REQUIRED ACTION: Rewrite the part of the records that opens with the line containing "left shoulder: (210, 142, -2)" and closes with the line containing "right knee: (274, 183, 6)", changing "Person" to "Subject" throughout and leaving everything else the same.
___ DATA
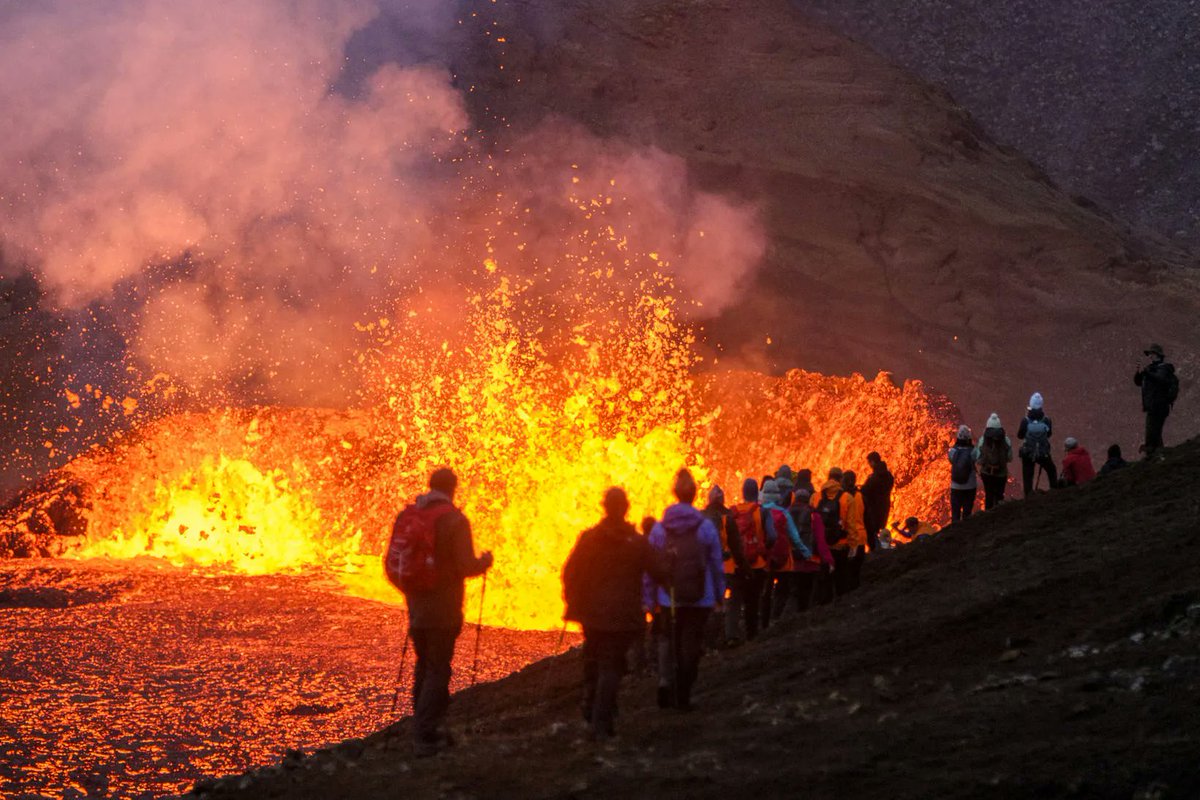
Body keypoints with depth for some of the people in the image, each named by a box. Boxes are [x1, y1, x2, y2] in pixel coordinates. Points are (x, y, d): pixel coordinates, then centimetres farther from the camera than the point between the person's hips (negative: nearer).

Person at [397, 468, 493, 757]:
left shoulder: (406, 517, 5)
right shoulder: (454, 520, -13)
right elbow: (466, 567, -16)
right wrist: (486, 561, 5)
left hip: (416, 606, 6)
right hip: (444, 608, -6)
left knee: (425, 667, 18)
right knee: (437, 670, -1)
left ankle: (429, 728, 21)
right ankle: (426, 736, -5)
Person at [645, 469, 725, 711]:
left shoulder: (659, 529, -3)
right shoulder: (706, 527, -5)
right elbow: (717, 564, -1)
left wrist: (650, 600, 6)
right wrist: (719, 594, 9)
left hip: (668, 600, 1)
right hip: (699, 600, -1)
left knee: (667, 640, 16)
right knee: (691, 645, 8)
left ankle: (665, 681, -6)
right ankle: (683, 697, 10)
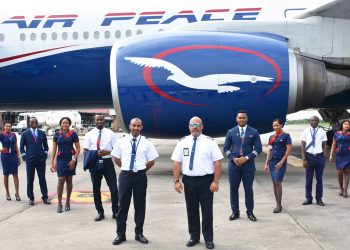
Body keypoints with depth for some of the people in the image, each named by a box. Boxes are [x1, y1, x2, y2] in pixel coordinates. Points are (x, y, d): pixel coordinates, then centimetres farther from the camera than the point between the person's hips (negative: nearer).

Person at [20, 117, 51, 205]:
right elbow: (21, 147, 6)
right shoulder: (25, 134, 3)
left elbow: (45, 146, 15)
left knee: (42, 179, 3)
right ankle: (31, 198, 12)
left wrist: (45, 155, 4)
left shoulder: (42, 133, 8)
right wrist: (25, 157, -3)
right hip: (30, 160, -1)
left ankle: (45, 197, 10)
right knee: (30, 180, 4)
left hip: (41, 159, 1)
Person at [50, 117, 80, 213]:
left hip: (71, 159, 0)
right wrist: (52, 162, 0)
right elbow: (54, 149, 6)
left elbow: (78, 148, 1)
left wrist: (74, 159, -11)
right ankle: (59, 203, -1)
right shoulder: (57, 134, 5)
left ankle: (67, 202, 18)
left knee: (69, 180, 6)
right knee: (61, 180, -8)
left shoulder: (73, 134, 0)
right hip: (60, 159, 0)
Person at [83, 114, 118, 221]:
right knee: (96, 189, 10)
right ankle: (100, 212, 25)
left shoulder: (110, 133, 3)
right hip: (94, 163, 1)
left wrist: (108, 152, -17)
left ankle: (115, 211, 17)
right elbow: (85, 150, 3)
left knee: (113, 188, 0)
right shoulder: (89, 134, 4)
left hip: (107, 162, -1)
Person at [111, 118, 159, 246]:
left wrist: (141, 169, 4)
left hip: (140, 176, 0)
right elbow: (116, 158, 10)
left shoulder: (146, 143, -1)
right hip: (125, 175, 0)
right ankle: (120, 234, 18)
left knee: (140, 204, 9)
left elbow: (151, 161, 5)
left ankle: (139, 233, 23)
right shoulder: (121, 141, 1)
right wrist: (126, 167, 6)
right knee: (123, 204, 6)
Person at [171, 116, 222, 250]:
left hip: (206, 180, -2)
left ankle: (208, 239, 17)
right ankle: (194, 236, 27)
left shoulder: (210, 142, -2)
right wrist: (176, 181, -3)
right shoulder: (182, 142, 3)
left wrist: (215, 181, -12)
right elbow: (177, 163, 3)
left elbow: (217, 162, -5)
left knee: (207, 210, 4)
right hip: (189, 180, 2)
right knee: (191, 210, 12)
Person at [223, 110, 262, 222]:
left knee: (248, 189, 5)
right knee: (233, 189, 5)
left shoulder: (254, 132, 2)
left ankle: (250, 212, 16)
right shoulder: (231, 132, 5)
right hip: (234, 164, 1)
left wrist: (246, 158, -11)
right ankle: (235, 212, 16)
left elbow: (258, 148, -1)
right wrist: (233, 158, -9)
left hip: (248, 165, -1)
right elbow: (226, 148, 6)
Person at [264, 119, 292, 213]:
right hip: (272, 162, 5)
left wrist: (281, 162, -14)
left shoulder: (286, 136, -2)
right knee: (274, 183, 6)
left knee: (278, 182, -11)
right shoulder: (271, 137, 13)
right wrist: (266, 163, 10)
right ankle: (277, 204, 14)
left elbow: (289, 150, -8)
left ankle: (279, 205, -3)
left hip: (281, 162, -5)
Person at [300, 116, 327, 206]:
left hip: (319, 156, 1)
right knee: (308, 179, 4)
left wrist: (324, 157, -2)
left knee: (319, 178, 8)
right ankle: (308, 198, 15)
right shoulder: (305, 132, 0)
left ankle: (319, 199, 17)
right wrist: (304, 159, -6)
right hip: (309, 156, 0)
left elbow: (324, 146, 6)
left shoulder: (322, 132, 1)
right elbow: (303, 146, 1)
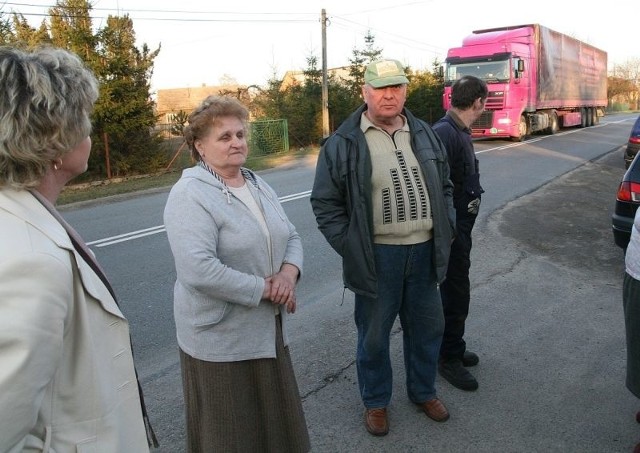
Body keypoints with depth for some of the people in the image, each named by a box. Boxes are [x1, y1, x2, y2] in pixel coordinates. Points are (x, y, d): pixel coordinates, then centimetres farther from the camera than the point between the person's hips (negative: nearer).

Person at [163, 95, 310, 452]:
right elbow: (198, 270, -28)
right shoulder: (190, 195, -17)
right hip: (221, 339, -7)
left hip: (269, 330, 7)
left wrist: (289, 273, -11)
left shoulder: (258, 185, 8)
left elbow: (291, 237, 11)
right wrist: (263, 289, -20)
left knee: (278, 424, 22)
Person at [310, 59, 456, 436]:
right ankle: (376, 402, 34)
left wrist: (446, 230, 8)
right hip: (377, 257, -4)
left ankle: (424, 391, 43)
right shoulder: (344, 143, -7)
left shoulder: (424, 135, 9)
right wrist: (350, 249, -10)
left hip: (424, 251, 5)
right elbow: (325, 203, -5)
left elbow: (445, 186, 18)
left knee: (427, 327, 18)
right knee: (374, 334, 10)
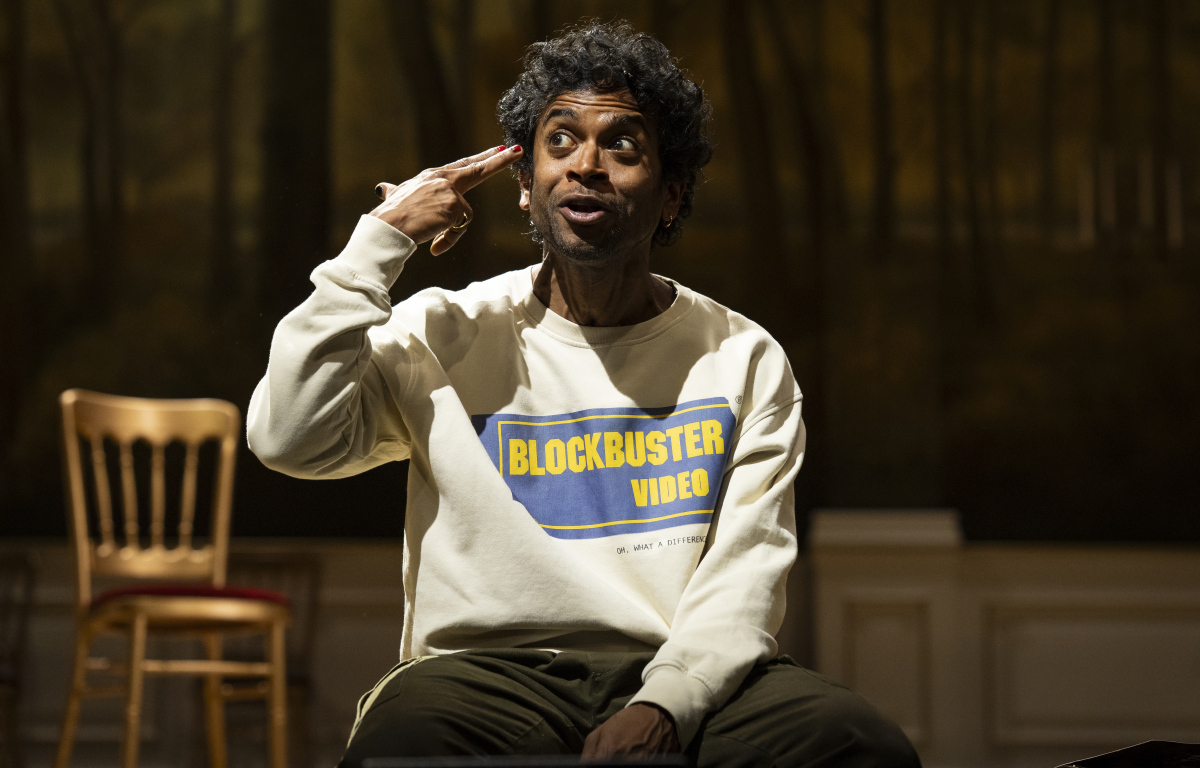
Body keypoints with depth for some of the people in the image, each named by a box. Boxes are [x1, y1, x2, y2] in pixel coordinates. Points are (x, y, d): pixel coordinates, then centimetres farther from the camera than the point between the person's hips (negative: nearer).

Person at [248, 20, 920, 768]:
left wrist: (663, 705, -18)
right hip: (489, 670, -2)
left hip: (683, 678, 2)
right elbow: (290, 438, -6)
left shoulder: (745, 361, 11)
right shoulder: (443, 336, 10)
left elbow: (742, 580, 2)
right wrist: (382, 237, -1)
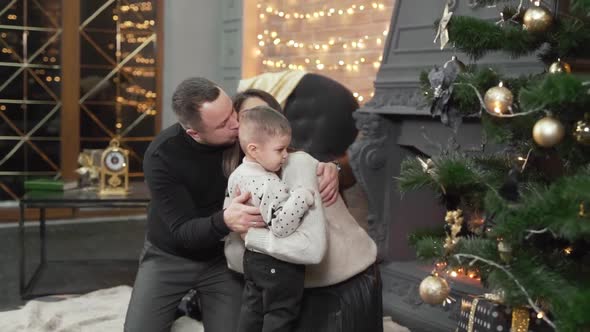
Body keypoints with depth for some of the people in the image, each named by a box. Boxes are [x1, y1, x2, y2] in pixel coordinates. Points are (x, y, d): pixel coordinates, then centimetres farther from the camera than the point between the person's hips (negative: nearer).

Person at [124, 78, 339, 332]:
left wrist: (327, 167, -28)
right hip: (170, 256, -1)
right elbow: (182, 231, -26)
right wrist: (223, 221, -46)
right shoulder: (161, 156, -25)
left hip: (224, 257, 2)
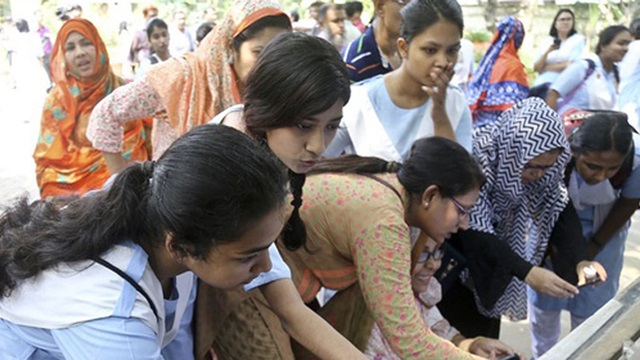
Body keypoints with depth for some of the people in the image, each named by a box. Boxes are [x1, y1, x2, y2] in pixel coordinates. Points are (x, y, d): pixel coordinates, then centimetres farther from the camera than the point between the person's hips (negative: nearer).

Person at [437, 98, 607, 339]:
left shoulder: (538, 165, -16)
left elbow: (559, 208, -12)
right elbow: (475, 233, -35)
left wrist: (579, 259, -27)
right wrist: (527, 272, -41)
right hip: (457, 246, -5)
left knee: (487, 334, 17)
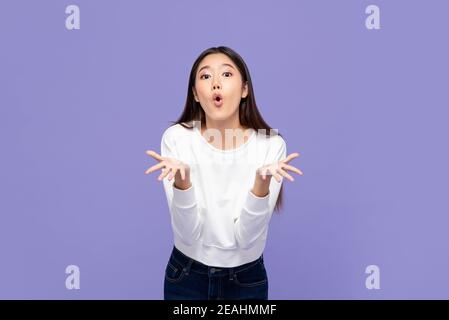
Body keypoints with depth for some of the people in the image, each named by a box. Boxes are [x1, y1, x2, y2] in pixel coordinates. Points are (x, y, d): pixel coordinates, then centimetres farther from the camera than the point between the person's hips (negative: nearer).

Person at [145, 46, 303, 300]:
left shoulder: (271, 144, -13)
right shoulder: (176, 138, -13)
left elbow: (246, 238, -17)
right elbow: (187, 234, -18)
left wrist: (262, 181, -32)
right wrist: (181, 179, -34)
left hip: (247, 281, 0)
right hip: (186, 278, 0)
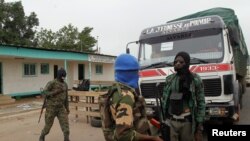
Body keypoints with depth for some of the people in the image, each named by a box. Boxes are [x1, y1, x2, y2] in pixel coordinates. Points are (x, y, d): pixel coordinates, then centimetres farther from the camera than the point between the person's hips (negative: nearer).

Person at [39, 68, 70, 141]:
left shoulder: (65, 84, 8)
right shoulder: (51, 83, -11)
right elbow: (44, 94, -16)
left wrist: (67, 108, 14)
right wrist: (55, 92, -24)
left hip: (61, 108, 4)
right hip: (51, 107, -4)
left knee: (65, 124, -8)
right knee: (48, 125, 9)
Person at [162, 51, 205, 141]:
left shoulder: (195, 79, -2)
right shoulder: (169, 79, 7)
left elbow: (201, 103, -2)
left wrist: (199, 125, -6)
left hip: (187, 121, -2)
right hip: (170, 121, 2)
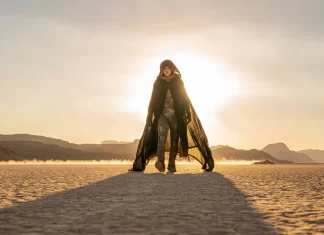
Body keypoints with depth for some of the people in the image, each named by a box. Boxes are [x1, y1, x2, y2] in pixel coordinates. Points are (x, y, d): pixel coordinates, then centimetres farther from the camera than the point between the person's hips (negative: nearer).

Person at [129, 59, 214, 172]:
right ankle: (160, 162, -38)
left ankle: (172, 165, 4)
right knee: (162, 135, -22)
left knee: (174, 140, -1)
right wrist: (150, 116, 1)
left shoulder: (178, 82, 6)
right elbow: (153, 100, 6)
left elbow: (185, 99, 3)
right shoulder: (158, 82, 7)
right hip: (162, 114, -1)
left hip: (176, 115, 1)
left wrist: (188, 114, -6)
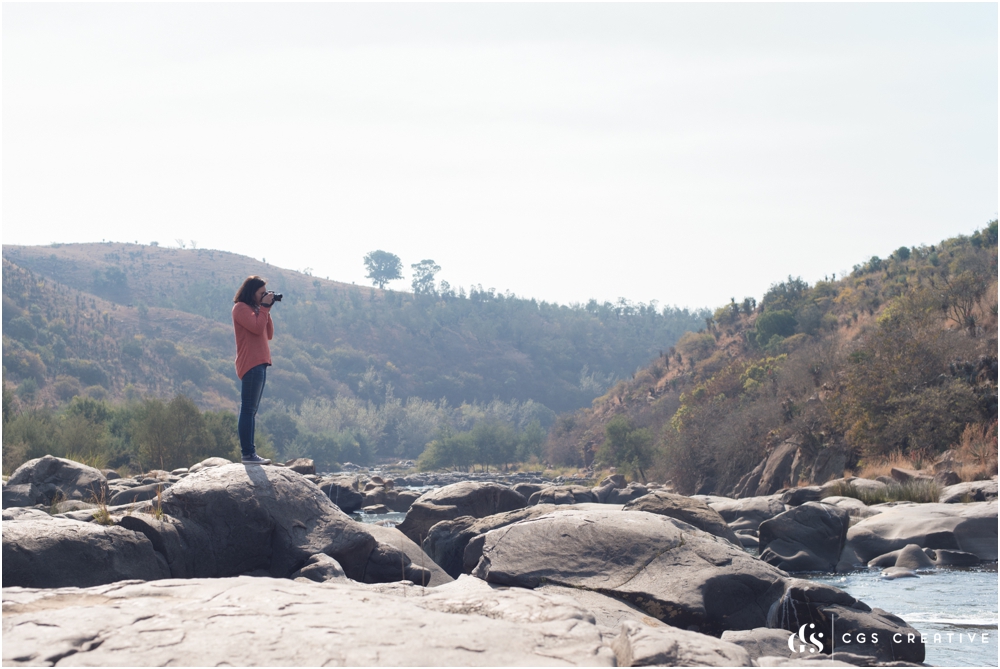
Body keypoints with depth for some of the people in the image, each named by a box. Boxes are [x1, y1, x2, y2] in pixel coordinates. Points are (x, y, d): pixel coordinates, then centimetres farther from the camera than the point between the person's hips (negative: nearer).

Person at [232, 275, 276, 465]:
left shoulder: (254, 308, 22)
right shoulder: (241, 308, -6)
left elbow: (269, 334, 18)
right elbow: (257, 328, -20)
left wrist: (267, 310, 10)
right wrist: (265, 307, -9)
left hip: (259, 364, 10)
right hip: (251, 365, -10)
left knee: (251, 410, 8)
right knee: (248, 410, -11)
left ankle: (250, 453, 10)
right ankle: (248, 454, -13)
______
EXERCISE SOLUTION:
left shoulder: (210, 142, -2)
right wrist: (176, 181, -3)
right shoulder: (182, 142, 3)
left wrist: (215, 181, -12)
right elbow: (177, 163, 3)
left elbow: (217, 162, -5)
left knee: (207, 210, 4)
right hip: (189, 180, 2)
right knee: (191, 210, 12)
Subject at [223, 110, 262, 222]:
left knee: (248, 189, 5)
right knee: (233, 189, 5)
left shoulder: (254, 132, 2)
left ankle: (250, 212, 16)
right shoulder: (231, 132, 5)
right hip: (234, 164, 1)
left wrist: (246, 158, -11)
right ankle: (235, 212, 16)
left elbow: (258, 148, -1)
right wrist: (233, 158, -9)
left hip: (248, 165, -1)
right elbow: (226, 148, 6)
Subject at [264, 119, 292, 213]:
right hip: (272, 162, 5)
left wrist: (281, 162, -14)
left shoulder: (286, 136, -2)
right knee: (274, 183, 6)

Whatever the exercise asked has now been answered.